[TASK INSTRUCTIONS] A verbatim copy of every record is needed.

[THE DATA]
......
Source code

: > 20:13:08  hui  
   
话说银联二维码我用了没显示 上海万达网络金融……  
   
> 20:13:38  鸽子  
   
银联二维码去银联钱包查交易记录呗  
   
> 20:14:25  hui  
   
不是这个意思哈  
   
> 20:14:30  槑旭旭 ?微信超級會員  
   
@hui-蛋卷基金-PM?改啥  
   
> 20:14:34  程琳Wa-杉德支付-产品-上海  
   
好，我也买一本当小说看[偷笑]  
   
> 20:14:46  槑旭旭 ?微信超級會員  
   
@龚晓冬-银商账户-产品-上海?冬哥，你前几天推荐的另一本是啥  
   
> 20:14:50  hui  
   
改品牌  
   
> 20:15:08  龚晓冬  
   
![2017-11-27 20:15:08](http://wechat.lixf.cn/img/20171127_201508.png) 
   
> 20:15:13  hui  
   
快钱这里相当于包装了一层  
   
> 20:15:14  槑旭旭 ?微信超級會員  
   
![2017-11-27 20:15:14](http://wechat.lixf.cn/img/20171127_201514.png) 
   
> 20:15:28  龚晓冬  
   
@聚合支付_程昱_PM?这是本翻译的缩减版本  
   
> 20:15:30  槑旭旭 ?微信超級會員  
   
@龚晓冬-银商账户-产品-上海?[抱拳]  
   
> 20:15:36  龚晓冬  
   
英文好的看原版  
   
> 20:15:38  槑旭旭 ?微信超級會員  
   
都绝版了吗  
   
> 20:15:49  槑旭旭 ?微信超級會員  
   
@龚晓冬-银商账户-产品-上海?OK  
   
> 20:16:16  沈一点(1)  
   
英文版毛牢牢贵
......
[COMPLETED EXERCISE]
Source code

: > 20:13:08  hui  
   
话说银联二维码我用了没显示 上海万达网络金融……  
   
> 20:13:38  鸽子  
   
银联二维码去银联钱包查交易记录呗  
   
> 20:14:25  hui  
   
不是这个意思哈  
   
> 20:14:30  槑旭旭 ?微信超級會員  
   
@hui-蛋卷基金-PM?改啥  
   
> 20:14:34  程琳Wa-杉德支付-产品-上海  
   
好，我也买一本当小说看[偷笑]  
   
> 20:14:46  槑旭旭 ?微信超級會員  
   
@龚晓冬-银商账户-产品-上海?冬哥，你前几天推荐的另一本是啥  
   
> 20:14:50  hui  
   
改品牌  
   
> 20:15:08  龚晓冬  
   
![2017-11-27 20:15:08](http://wechat.lixf.cn/img/20171127_201508.png) 
   
> 20:15:13  hui  
   
快钱这里相当于包装了一层  
   
> 20:15:14  槑旭旭 ?微信超級會員  
   
![2017-11-27 20:15:14](http://wechat.lixf.cn/img/20171127_201514.png) 
   
> 20:15:28  龚晓冬  
   
@聚合支付_程昱_PM?这是本翻译的缩减版本  
   
> 20:15:30  槑旭旭 ?微信超級會員  
   
@龚晓冬-银商账户-产品-上海?[抱拳]  
   
> 20:15:36  龚晓冬  
   
英文好的看原版  
   
> 20:15:38  槑旭旭 ?微信超級會員  
   
都绝版了吗  
   
> 20:15:49  槑旭旭 ?微信超級會員  
   
@龚晓冬-银商账户-产品-上海?OK  
   
> 20:16:16  沈一点(1)  
   
英文版毛牢牢贵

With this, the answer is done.